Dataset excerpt
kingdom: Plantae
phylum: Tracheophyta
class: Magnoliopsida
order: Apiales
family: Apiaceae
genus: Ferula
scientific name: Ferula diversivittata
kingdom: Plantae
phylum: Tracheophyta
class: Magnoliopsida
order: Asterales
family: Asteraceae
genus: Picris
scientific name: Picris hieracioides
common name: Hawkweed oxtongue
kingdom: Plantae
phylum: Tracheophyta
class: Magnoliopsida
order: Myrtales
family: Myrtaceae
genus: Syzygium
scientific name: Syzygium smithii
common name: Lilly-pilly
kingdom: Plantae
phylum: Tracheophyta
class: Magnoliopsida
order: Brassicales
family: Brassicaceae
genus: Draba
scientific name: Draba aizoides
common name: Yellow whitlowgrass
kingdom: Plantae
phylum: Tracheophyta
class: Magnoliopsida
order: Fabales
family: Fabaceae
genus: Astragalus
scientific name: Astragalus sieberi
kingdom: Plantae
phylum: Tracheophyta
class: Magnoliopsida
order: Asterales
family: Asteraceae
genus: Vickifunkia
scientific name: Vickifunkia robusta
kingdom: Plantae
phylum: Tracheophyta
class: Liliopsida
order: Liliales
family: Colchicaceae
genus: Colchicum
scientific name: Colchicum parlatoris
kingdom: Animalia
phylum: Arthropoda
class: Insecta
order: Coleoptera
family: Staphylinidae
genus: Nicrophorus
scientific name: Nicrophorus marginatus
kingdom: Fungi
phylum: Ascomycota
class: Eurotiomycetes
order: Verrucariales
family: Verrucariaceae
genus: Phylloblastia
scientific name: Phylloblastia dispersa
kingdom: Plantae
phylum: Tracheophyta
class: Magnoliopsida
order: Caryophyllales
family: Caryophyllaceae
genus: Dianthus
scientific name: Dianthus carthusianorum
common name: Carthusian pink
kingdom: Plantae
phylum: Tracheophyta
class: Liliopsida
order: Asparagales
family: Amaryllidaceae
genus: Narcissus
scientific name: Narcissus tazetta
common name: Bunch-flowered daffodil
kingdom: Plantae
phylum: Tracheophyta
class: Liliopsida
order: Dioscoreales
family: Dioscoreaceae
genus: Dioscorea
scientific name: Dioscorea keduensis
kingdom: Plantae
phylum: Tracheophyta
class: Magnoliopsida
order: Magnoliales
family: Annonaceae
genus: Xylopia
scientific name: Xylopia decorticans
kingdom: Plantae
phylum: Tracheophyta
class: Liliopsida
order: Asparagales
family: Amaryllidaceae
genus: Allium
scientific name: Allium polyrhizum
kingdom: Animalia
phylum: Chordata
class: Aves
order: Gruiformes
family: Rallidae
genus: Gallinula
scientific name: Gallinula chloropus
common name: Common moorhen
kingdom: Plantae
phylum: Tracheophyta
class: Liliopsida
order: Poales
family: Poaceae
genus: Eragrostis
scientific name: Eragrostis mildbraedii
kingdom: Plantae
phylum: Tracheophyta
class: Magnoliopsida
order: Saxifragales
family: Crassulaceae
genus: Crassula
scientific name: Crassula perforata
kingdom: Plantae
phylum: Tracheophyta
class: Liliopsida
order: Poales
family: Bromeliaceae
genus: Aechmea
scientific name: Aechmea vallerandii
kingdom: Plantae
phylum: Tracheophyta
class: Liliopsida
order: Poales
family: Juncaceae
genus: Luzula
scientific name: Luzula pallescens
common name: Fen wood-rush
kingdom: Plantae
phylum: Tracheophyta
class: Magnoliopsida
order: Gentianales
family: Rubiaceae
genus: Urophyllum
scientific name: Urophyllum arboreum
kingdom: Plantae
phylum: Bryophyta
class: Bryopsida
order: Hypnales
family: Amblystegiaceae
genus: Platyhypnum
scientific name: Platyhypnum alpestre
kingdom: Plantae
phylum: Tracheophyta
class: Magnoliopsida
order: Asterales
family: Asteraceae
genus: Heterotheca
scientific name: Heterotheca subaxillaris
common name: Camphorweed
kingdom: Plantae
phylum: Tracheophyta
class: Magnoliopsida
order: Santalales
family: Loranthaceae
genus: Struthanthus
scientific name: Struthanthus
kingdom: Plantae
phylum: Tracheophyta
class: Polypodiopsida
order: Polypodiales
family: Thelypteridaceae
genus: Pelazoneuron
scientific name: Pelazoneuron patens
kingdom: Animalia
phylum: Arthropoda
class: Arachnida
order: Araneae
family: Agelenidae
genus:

WHAT IS REQUIRED: Give only the number of lines above that contain the string "common", matching case exactly.

TASK OUTPUT: 8